## [How to complete this task]
In the entries below, find the lines that contain the word "GPIO" and copy them.

Source texts of formatted documents:
============

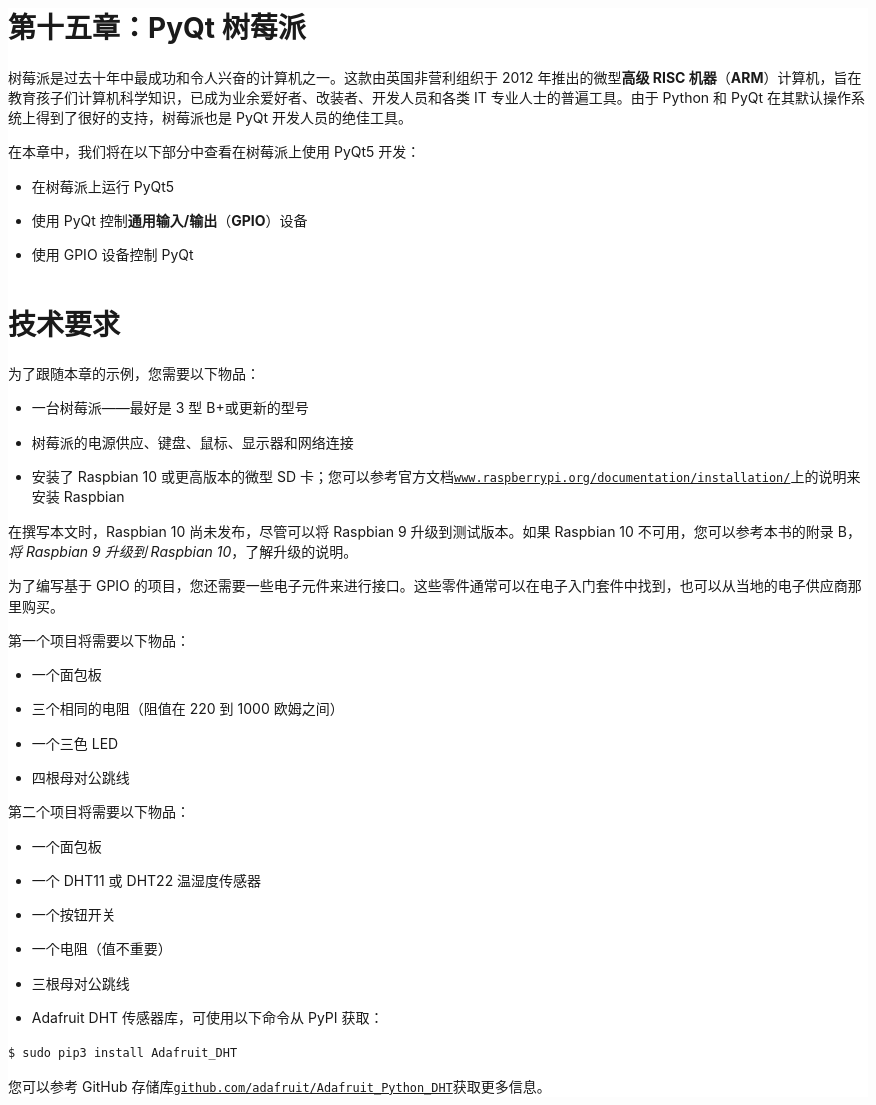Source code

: # 第十五章：PyQt 树莓派

树莓派是过去十年中最成功和令人兴奋的计算机之一。这款由英国非营利组织于 2012 年推出的微型**高级 RISC 机器**（**ARM**）计算机，旨在教育孩子们计算机科学知识，已成为业余爱好者、改装者、开发人员和各类 IT 专业人士的普遍工具。由于 Python 和 PyQt 在其默认操作系统上得到了很好的支持，树莓派也是 PyQt 开发人员的绝佳工具。

在本章中，我们将在以下部分中查看在树莓派上使用 PyQt5 开发：

+   在树莓派上运行 PyQt5

+   使用 PyQt 控制**通用输入/输出**（**GPIO**）设备

+   使用 GPIO 设备控制 PyQt

# 技术要求

为了跟随本章的示例，您需要以下物品：

+   一台树莓派——最好是 3 型 B+或更新的型号

+   树莓派的电源供应、键盘、鼠标、显示器和网络连接

+   安装了 Raspbian 10 或更高版本的微型 SD 卡；您可以参考官方文档[`www.raspberrypi.org/documentation/installation/`](https://www.raspberrypi.org/documentation/installation/)上的说明来安装 Raspbian

在撰写本文时，Raspbian 10 尚未发布，尽管可以将 Raspbian 9 升级到测试版本。如果 Raspbian 10 不可用，您可以参考本书的附录 B，*将 Raspbian 9 升级到 Raspbian 10*，了解升级的说明。

为了编写基于 GPIO 的项目，您还需要一些电子元件来进行接口。这些零件通常可以在电子入门套件中找到，也可以从当地的电子供应商那里购买。

第一个项目将需要以下物品：

+   一个面包板

+   三个相同的电阻（阻值在 220 到 1000 欧姆之间）

+   一个三色 LED

+   四根母对公跳线

第二个项目将需要以下物品：

+   一个面包板

+   一个 DHT11 或 DHT22 温湿度传感器

+   一个按钮开关

+   一个电阻（值不重要）

+   三根母对公跳线

+   Adafruit DHT 传感器库，可使用以下命令从 PyPI 获取：

```py
$ sudo pip3 install Adafruit_DHT
```

您可以参考 GitHub 存储库[`github.com/adafruit/Adafruit_Python_DHT`](https://github.com/adafruit/Adafruit_Python_DHT)获取更多信息。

============

## [Solution for this problem]
+   使用 PyQt 控制**通用输入/输出**（**GPIO**）设备
+   使用 GPIO 设备控制 PyQt
为了编写基于 GPIO 的项目，您还需要一些电子元件来进行接口。这些零件通常可以在电子入门套件中找到，也可以从当地的电子供应商那里购买。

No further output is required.